The Senate approved MAPE’s contract a week ago by a 40-25 vote after a barrage of failed amendments from the legislative minority.
Last week on the Senate floor, the DFL majority fought off a number of amendments from the Republican minority raising the cost of health care for public employees as well as legislators. Many of these same amendments were defeated during committee hearings in both houses since the labor agreement bills were introduced Jan. 17.
Before passage, Senate Majority Leader Thom Bakk (DFL – Cook) thanked public employees in Minnesota for their "professionalism" and for "being very productive as well." He also praised public employees because of their "huge impact on the quality of life of all Minnesotans" and for their hard work, which also includes "cleaning up the Capitol when we are done here today."
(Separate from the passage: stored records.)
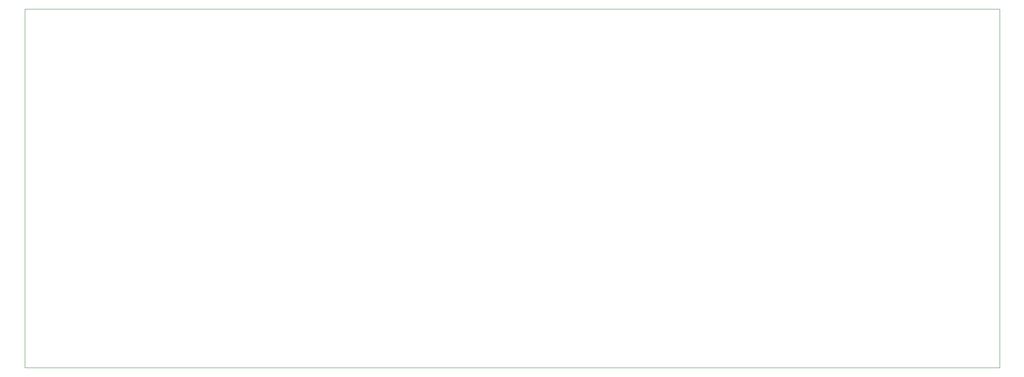
<source format=gbr>
%TF.GenerationSoftware,KiCad,Pcbnew,7.0.10*%
%TF.CreationDate,2024-02-28T12:35:52-05:00*%
%TF.ProjectId,PCB_Main_Sandbox,5043425f-4d61-4696-9e5f-53616e64626f,rev?*%
%TF.SameCoordinates,Original*%
%TF.FileFunction,Profile,NP*%
%FSLAX46Y46*%
G04 Gerber Fmt 4.6, Leading zero omitted, Abs format (unit mm)*
G04 Created by KiCad (PCBNEW 7.0.10) date 2024-02-28 12:35:52*
%MOMM*%
%LPD*%
G01*
G04 APERTURE LIST*
%TA.AperFunction,Profile*%
%ADD10C,0.100000*%
%TD*%
G04 APERTURE END LIST*
D10*
X76200000Y-7620000D02*
X269240000Y-7620000D01*
X269240000Y-78740000D02*
X76200000Y-78740000D01*
X269240000Y-76200000D02*
X269240000Y-78740000D01*
X269240000Y-7620000D02*
X269240000Y-10160000D01*
X76200000Y-10160000D02*
X76200000Y-7620000D01*
X76200000Y-78740000D02*
X76200000Y-10160000D01*
X269240000Y-10160000D02*
X269240000Y-76200000D01*
M02*

</source>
The failed attempts to amend the labor agreements continued the Republican minority's attack on the contracts at committee hearings in both houses. Senate Republicans were critical of the proposed 2 percent across-the-board increase in the union contracts. They also were critical of state employees who received both a performance-based step increase and a cost-of-living raise.
Chief Employer Negotiator Barb Holmes defended the agreements, pointing out that state employees haven't had a cost-of-living wage increase in 3 1/2 years, meaning that the 50 percent who weren't eligible for performance-based wage increases hadn't had a raise in that time and in the first year of the 2009-11 contract no raises were granted at all.
Republicans repeatedly attempted to amend the labor agreements in committee hearings in both houses by calling for a mandatory 5 percent health insurance contribution from employees – they said it'd cost employees approximately $46 more per month or more than $550 per year.
"We already have a negotiation process, so for us to get in the middle is totally inappropriate," Sen. Eaton said at a Senate committee hearing. When the amendment was rejected, Republicans promptly proposed an amendment to levy the same 5 percent health-care premium charge on legislators. That too was rejected.
Republican House committee members also claimed they were dissecting state workers’ wages to get the best deal for taxpayers.
“They (state workers) pay taxes just like anyone else,” said Rep. Michael Nelson (DFL – Brooklyn Park).
Rep. Lillie, chair of the Legislative Subcommittee on Employee Relations (SER), led the subcommittee’s recommendation to the Legislature to approve the five agreements and two compensation plans Jan. 28.